### EXTRACT TO READ

□ □ □

3.7. Biological Activity

The antibacterial activity of compounds was tested against Gram-positive bacteria—Bacillus cereus (CCM 2010) and Gram-negative bacteria—Escherichia coli (CCM 5172), obtained from the Czech Collection of Microorganisms (Masaryk University). Bacteria were routinely maintained at 34 °C on nutrient broth which consists of peptone (5 g) and meat extract (3 g) in 1000 mL of distilled water.

The activity of tested compounds was established using both the agar well diffusion method and by determining the minimal inhibitory concentration (MIC) values. In the case of the diffusion tests, 0.5mL of a 24-h culture containing 10⁶–10⁷ bacterial cells was uniformly spread out on the surface of the solidified nutrient agar medium and allowed to dry. In such prepared cultures, 3-mm wells were cut and filled with DMSO containing 100, 50, 25 or 10μg of the tested compound. As the controls, DMSO and water solutions of 50 μg of streptomycin were used. Cultures of bacteria were incubated for 24 h at 34 °C. The antimicrobial activity was estimated by the measurement of the inhibition zone of bacterial growth around the place of application of the tested substances. The experiments were performed in triplicate.

□ □ □

### WHAT YOU WILL DO
**A.** Please write out the stretch of the biological activity section from "3.7. Biological Activity" through "of distilled water.".
**B.** List every amount of tested compound that the biological activity section says the wells were filled with.

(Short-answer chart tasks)

□ □ □

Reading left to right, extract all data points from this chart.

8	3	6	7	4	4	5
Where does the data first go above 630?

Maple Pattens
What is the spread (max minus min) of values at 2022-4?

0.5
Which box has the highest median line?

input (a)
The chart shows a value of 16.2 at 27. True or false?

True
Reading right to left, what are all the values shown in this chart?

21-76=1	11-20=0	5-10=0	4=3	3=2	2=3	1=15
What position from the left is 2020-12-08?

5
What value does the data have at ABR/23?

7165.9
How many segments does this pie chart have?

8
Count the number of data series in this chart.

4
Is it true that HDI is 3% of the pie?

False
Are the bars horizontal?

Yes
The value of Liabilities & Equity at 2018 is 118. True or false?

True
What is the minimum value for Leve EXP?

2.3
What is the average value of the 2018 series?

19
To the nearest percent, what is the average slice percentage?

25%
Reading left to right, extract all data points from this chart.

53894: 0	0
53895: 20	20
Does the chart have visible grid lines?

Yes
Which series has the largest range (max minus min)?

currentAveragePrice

□ □ □

### ANSWERS FOR THE TASKS
**A.**
3.7. Biological Activity

The antibacterial activity of compounds was tested against Gram-positive bacteria—Bacillus cereus (CCM 2010) and Gram-negative bacteria—Escherichia coli (CCM 5172), obtained from the Czech Collection of Microorganisms (Masaryk University). Bacteria were routinely maintained at 34 °C on nutrient broth which consists of peptone (5 g) and meat extract (3 g) in 1000 mL of distilled water.

**B.** 100 μg, 50 μg, 25 μg, 10 μg